The fieldhouse is a rectangular, two-and-a-half-story Tudor Revival building constructed of red brick, cast stone, and stucco. A flat-roofed central pavilion is flanked by two cross-gabled outer pavilions and adjoining wings. The outer pavilions have stucco upper stories with decorative half-timbering, while cast-stone trim, brick pilasters, and a crenellated parapet ornament the central pavilion. The interior retains its central lobby and much of the historical floor plan; it contains a gymnasium, an auditorium, offices, a kitchen, multipurpose rooms, and clubrooms.

The original landscape designed by Stockman has lost most of its historical features and was excluded from the National Register nomination. Consequently, the less-than-one-acre area in the National Register infobox covers only the fieldhouse, not the entire 9.01-acre park.

The fieldhouse has an indoor pool and a combined gymnasium and assembly hall with a stage, as well as a kitchen and clubrooms. Outdoor amenities include four baseball or softball fields, a combined football and soccer field, an artificial-turf soccer field, a tennis court, a fitness course, community gardens, a dog-friendly area, and an accessible playground with a spray feature.

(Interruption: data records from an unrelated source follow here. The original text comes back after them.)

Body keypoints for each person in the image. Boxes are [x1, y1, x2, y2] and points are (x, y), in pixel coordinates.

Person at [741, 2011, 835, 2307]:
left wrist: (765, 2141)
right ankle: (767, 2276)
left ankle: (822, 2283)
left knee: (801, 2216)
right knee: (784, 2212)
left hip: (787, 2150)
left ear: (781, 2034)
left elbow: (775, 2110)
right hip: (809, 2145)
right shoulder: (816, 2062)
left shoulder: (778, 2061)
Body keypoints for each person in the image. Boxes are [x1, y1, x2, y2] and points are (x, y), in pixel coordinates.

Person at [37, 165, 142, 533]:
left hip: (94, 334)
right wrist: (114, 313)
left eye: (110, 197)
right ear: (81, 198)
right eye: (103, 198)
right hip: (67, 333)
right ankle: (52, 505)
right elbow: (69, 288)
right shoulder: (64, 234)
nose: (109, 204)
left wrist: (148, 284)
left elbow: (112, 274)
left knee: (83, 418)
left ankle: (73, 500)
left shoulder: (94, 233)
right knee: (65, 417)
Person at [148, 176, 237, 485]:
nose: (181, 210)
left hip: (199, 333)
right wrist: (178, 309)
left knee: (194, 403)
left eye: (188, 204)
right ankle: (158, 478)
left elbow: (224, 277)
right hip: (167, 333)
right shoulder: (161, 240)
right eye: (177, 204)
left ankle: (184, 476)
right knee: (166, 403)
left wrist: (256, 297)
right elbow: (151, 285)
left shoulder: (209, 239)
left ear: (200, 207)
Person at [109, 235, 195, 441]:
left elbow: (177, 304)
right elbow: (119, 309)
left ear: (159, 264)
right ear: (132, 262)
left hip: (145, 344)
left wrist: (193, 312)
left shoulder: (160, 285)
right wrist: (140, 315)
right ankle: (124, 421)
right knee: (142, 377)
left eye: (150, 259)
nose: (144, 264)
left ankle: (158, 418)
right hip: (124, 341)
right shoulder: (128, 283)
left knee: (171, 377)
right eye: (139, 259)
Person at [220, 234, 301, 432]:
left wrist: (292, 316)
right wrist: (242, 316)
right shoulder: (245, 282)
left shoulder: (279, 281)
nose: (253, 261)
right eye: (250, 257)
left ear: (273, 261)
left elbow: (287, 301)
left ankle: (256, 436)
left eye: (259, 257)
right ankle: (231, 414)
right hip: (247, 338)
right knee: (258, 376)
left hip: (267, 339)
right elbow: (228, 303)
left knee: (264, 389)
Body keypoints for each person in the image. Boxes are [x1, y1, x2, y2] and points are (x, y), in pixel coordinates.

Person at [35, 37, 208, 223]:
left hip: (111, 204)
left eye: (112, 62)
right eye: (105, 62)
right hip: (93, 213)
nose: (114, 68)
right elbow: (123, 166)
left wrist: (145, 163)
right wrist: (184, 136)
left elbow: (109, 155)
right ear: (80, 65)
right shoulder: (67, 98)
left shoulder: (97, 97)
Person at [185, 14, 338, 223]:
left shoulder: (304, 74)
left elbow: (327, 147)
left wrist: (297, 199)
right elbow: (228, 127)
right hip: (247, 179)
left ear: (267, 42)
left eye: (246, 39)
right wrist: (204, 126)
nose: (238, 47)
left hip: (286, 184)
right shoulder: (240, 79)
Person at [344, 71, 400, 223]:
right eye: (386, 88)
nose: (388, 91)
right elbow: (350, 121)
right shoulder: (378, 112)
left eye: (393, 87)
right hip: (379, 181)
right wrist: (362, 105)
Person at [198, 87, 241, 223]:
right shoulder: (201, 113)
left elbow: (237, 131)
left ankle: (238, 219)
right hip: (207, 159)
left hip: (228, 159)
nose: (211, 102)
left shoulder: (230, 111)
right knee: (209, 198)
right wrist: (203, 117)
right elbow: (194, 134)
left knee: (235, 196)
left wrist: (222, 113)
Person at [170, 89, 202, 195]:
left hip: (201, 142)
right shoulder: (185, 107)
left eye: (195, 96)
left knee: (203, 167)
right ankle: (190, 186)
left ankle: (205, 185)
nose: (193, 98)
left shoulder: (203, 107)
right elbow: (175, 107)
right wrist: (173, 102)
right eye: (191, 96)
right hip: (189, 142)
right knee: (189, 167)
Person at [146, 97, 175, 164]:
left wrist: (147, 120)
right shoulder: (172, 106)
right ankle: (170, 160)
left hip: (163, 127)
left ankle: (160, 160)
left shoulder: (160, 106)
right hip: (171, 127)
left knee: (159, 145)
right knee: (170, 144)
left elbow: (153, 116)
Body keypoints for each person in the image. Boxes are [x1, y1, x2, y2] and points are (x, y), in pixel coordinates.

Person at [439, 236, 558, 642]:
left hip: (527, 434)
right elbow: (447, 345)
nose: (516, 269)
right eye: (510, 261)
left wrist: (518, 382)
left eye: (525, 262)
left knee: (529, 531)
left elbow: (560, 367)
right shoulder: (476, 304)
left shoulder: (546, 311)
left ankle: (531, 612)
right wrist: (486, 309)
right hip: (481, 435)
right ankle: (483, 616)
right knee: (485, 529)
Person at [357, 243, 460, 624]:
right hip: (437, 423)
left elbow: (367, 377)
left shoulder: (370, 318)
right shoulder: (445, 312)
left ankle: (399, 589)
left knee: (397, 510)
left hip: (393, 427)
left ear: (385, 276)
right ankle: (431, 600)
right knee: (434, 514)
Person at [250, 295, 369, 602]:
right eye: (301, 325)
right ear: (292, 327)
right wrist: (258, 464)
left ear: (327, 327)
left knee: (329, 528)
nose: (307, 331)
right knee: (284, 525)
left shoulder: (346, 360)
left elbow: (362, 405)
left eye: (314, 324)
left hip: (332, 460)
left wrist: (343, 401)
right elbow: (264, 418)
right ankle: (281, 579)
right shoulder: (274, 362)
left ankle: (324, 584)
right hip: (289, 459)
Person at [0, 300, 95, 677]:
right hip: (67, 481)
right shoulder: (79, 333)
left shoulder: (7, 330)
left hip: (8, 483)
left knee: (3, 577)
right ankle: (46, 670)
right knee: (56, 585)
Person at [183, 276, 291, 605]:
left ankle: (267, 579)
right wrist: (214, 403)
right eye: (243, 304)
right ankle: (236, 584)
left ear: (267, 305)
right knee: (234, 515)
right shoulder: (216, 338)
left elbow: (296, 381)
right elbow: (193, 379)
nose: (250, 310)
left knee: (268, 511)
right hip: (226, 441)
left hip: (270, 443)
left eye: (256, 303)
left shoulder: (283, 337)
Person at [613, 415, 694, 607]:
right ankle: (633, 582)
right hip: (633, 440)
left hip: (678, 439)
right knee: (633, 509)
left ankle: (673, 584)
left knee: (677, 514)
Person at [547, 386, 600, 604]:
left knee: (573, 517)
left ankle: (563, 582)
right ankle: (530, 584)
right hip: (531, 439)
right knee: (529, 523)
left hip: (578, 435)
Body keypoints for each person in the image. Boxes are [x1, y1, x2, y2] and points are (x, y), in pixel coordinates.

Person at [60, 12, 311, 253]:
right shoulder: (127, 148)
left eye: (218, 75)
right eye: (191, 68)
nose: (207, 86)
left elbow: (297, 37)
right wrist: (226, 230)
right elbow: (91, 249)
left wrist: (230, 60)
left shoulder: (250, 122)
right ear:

The park also hosts adaptive recreation and Special Olympics training.

==Community role==
The park was planned as a year-round neighborhood center rather than only as an outdoor recreation ground. Early facilities included indoor and outdoor gymnasiums, athletic fields, tennis courts, playgrounds, pools, showers, a library branch, and classrooms. Its programs included gymnastics, social and folk dancing, plays, films, and public lectures; organizations such as the Polish Falcons and Polish Turners also used the building. During the first indoor season of 1916–1917, 875 people enrolled in its gymnasium programs. By the following year, the library branch recorded almost 50,000 visits.

The second-floor library remained in the fieldhouse for decades. The building also housed one of Chicago's first two Polish-language Saturday schools; the Tadeusz Kościuszko School of Polish Language later moved from its small rooms there. After World War II, English-language and citizenship classes at the park served displaced persons from Eastern Europe, including Polish refugees living nearby.

Community gatherings historically included bonfires, festivals, ice skating, amateur performances, and athletic events. In 1998, children in a park art class created a mural and mosaic in the fieldhouse reading "Welcome to the land of Koz"; its tropical imagery resonated with the neighborhood's Latino residents.